加害者にも被害者にもならないために
企業経営の3要素であるヒト、モノ、カネに加えて、「情報」が同等に重要なものであると言われて久しい昨今。ところが、「情報」という資産は目に見えないものであるが故なのか、その高い重要性に反して、未だ軽く扱われがちなのではないかと感じることが多々あります。とくに、経営者の中には「情報の所有権」という概念をしっかりと持ち合わせていない人も散見され、今回のような事件は実は氷山の一角なのではないか、と思うことしきりなのです。
この問題に関して、経営者にとって重要なことは以下の3点に集約されるでしょう。
(1)大手企業に限らず企業経営者が意識しなくていけないことは、情報には他資産と同様に所有権があり、それを犯すことはモノの窃盗と同じく犯罪であるという意識を持つこと。
(2)組織内の一個人がこの法を犯す行為をした場合、それは自身が属する企業の利益のための行為であり、個人だけではなく組織も法令違反の罪を免れ得ないと意識すること。
(3)日常から社員に対し、「情報」の取り扱いに関するコンプライアンス意識の醸成を怠らず、かつ、とくに中途採用の際には採用する者からの旧勤務先情報の提供を期待しないこと。
とくに、(3)は線引きが難しい部分もあります。中途採用した人物の旧勤務先における「経験」は、大いに活かしてもらうべきではあります。ただし、経営者、管理者はそこに機密情報が含まれてはいないかという視点で、常に監視の目を怠らない姿勢が求められているのです。とりわけ、役員クラスや管理者クラスの中途採用時には、一層の注意が必要です。入社時に他社機密情報の持ち込みを禁止する旨の誓約書を交わす、などの対応も必要であるでしょう。
逆に、自社の機密情報を守るという観点からも、ガードを固める必要があります。転職、退職する社員に対して、機密情報の持ち出しを禁じる誓約書を求めることはもとより、口頭でも機密情報を持ち出すことが犯罪であり、万が一それが分かった場合にどのような罰則と刑事訴追があるかということも、明確に伝え、意識させることが必要です。
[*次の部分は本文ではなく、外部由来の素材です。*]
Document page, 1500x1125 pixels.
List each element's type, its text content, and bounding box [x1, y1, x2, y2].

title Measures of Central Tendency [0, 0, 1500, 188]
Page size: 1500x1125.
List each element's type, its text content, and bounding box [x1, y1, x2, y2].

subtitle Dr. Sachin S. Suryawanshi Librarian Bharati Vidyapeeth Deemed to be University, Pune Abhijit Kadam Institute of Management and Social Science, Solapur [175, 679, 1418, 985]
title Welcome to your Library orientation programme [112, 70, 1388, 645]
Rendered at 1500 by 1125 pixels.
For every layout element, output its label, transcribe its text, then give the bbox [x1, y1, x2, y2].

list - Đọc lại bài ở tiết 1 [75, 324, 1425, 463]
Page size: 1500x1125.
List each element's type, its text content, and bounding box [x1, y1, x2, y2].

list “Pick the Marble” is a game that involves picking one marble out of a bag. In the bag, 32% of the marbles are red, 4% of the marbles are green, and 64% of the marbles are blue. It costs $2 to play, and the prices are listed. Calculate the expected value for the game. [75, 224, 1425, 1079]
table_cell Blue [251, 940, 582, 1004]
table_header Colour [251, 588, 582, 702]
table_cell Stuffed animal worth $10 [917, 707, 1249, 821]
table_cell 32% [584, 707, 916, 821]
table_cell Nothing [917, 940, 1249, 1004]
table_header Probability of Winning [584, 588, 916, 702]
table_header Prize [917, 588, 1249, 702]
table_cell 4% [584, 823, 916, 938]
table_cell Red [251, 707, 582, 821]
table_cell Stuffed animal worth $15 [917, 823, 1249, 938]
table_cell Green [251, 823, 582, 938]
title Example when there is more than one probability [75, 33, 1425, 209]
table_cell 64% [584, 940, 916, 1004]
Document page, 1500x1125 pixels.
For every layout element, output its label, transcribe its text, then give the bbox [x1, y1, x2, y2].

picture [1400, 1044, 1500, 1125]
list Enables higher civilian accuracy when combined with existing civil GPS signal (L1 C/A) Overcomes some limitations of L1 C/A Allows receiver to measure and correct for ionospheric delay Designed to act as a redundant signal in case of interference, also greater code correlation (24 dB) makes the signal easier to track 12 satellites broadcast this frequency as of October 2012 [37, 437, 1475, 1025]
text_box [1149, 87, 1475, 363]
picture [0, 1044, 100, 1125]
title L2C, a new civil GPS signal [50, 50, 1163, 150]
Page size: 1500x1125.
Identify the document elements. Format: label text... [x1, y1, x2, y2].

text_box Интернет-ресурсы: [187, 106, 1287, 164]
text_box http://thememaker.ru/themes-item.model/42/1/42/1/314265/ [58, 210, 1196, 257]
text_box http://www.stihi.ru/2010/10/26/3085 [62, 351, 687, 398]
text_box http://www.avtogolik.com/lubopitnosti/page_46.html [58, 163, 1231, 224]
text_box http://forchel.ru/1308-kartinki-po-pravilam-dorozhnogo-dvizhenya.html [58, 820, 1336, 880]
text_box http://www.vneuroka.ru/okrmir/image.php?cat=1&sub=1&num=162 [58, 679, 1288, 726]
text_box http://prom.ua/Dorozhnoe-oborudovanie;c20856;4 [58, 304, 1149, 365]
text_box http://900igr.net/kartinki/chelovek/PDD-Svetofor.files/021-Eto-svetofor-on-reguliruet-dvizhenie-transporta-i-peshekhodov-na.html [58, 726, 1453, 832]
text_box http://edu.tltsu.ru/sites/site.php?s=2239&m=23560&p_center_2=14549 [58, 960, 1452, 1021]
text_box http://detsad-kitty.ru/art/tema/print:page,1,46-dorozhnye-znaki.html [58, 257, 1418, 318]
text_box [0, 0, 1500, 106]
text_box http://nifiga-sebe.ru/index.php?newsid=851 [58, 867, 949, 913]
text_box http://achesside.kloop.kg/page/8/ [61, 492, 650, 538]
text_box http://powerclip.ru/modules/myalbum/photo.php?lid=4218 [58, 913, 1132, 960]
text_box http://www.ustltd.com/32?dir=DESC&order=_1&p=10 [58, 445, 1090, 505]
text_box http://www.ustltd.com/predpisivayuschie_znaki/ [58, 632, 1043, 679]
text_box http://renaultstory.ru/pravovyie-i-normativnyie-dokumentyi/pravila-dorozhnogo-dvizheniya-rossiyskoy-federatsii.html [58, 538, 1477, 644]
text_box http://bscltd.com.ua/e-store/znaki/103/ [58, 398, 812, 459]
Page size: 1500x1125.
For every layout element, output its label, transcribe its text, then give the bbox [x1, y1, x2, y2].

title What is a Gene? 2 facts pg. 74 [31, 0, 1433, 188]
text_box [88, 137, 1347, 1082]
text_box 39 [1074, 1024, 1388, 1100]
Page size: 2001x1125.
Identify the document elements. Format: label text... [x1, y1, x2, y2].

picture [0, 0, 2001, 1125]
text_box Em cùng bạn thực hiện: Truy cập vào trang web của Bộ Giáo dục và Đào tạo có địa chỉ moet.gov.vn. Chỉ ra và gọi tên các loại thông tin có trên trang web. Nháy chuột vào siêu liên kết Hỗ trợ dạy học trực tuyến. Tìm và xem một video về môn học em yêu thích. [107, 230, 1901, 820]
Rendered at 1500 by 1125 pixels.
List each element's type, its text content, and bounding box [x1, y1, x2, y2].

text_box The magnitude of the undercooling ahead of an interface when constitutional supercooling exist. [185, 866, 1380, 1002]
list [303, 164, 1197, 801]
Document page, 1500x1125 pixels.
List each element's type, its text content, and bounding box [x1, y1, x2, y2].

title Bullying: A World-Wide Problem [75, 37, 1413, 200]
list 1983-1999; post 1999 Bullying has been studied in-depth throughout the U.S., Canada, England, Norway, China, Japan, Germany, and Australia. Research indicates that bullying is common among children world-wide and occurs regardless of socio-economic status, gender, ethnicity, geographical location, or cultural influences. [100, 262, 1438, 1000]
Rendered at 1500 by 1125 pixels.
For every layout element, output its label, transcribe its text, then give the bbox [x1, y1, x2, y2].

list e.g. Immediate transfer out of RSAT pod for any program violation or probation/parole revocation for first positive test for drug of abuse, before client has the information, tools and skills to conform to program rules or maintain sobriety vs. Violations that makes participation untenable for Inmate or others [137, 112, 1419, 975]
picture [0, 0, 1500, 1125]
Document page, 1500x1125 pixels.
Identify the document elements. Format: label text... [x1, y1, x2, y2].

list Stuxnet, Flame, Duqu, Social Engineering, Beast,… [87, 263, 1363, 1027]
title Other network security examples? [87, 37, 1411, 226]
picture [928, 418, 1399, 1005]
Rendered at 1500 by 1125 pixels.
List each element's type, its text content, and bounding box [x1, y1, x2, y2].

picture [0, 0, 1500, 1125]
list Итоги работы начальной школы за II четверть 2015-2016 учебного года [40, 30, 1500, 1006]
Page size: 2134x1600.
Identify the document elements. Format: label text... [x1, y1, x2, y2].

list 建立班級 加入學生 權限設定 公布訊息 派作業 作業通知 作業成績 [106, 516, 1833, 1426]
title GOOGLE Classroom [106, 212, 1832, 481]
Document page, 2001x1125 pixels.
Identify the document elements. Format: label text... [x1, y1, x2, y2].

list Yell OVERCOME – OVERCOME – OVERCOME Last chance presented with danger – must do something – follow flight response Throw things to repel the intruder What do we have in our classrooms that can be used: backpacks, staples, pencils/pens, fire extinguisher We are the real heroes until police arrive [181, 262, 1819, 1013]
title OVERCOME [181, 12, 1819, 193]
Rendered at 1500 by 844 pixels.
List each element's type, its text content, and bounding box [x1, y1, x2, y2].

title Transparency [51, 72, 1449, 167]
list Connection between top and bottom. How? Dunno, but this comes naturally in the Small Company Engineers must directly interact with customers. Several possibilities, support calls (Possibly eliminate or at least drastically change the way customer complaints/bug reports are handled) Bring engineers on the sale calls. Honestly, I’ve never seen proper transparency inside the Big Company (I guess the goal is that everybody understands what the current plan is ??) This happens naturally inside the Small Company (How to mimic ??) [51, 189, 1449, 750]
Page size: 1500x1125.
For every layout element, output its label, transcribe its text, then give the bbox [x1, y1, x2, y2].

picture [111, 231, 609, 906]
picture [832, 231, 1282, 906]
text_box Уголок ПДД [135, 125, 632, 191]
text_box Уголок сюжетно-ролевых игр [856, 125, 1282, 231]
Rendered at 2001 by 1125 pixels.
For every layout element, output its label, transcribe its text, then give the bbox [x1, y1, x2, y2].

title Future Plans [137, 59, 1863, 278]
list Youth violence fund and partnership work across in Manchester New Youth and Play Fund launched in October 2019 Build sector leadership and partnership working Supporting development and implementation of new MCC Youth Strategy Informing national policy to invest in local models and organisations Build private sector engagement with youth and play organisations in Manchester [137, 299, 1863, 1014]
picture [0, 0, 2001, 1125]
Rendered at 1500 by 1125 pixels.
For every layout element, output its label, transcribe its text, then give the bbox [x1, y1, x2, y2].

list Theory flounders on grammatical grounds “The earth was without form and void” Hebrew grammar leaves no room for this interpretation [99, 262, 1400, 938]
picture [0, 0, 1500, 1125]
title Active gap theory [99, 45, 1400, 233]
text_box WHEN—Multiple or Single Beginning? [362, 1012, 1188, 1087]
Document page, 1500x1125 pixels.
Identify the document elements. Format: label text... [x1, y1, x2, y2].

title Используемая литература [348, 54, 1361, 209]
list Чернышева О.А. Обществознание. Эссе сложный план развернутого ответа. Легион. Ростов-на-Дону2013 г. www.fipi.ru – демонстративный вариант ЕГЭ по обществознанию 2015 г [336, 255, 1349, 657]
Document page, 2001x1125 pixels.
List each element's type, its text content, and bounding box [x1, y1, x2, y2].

そのためには、自社における機密情報の定義と取り扱いを明確化し、社内で徹底することが不可欠です。機密情報を簡単に持ち出せると思わせる状況を作らないことが、最善の防止策でもあるのです。
「かっぱ寿司」の件は、一般消費者にも身近な有名企業の経営者が言い逃れの余地がないコンプライアンス違反に手を染めていたということから、大きな注目を集めている事件です。しかしこの事件の本質は、「情報の所有権」という考えを甘く見ると、どこの企業経営者でも加害者にも被害者にもなりうる問題であるということにあります。世の経営者にとっては、本件を他人事ではないという意識で真摯に受け止めてほしいと思います。